**INFORMATION SHOWN:**
****************************************

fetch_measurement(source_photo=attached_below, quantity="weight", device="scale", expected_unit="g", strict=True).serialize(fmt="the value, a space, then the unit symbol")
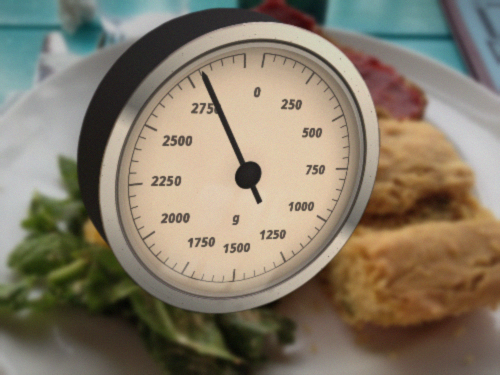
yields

****************************************

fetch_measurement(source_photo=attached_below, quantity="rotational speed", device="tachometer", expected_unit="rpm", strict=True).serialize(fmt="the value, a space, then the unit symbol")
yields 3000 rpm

****************************************

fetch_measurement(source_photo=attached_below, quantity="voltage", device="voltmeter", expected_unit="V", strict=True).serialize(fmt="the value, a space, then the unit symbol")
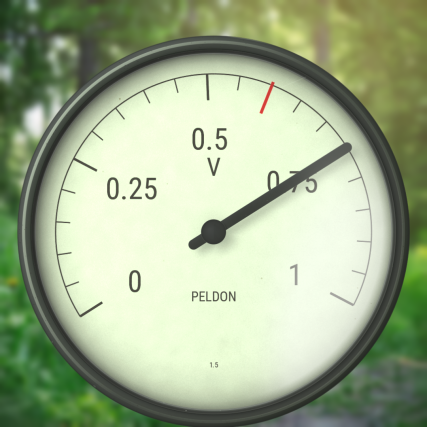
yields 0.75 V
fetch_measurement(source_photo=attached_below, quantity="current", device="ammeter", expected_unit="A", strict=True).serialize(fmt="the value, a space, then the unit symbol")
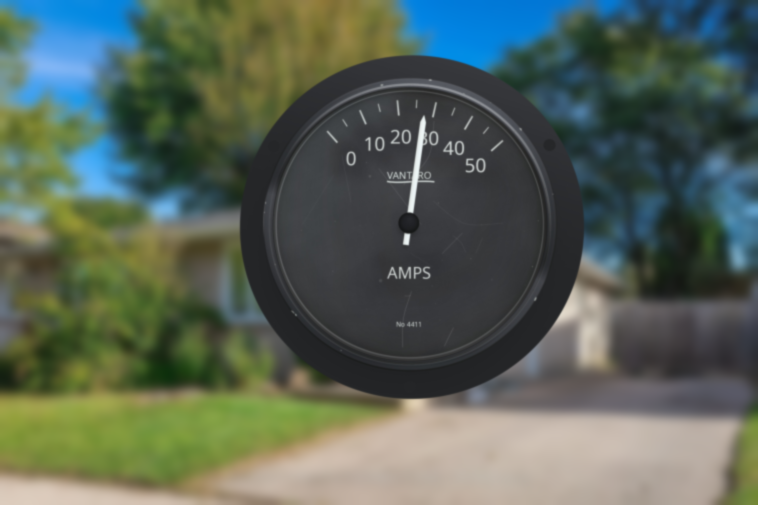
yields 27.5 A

****************************************

**WHAT YOU ARE ASKED TO DO:** Pick out each line above that contains the string "True", treating uppercase and lowercase as different, and copy every such line in full.

**ANSWER SECTION:**
fetch_measurement(source_photo=attached_below, quantity="weight", device="scale", expected_unit="g", strict=True).serialize(fmt="the value, a space, then the unit symbol")
fetch_measurement(source_photo=attached_below, quantity="rotational speed", device="tachometer", expected_unit="rpm", strict=True).serialize(fmt="the value, a space, then the unit symbol")
fetch_measurement(source_photo=attached_below, quantity="voltage", device="voltmeter", expected_unit="V", strict=True).serialize(fmt="the value, a space, then the unit symbol")
fetch_measurement(source_photo=attached_below, quantity="current", device="ammeter", expected_unit="A", strict=True).serialize(fmt="the value, a space, then the unit symbol")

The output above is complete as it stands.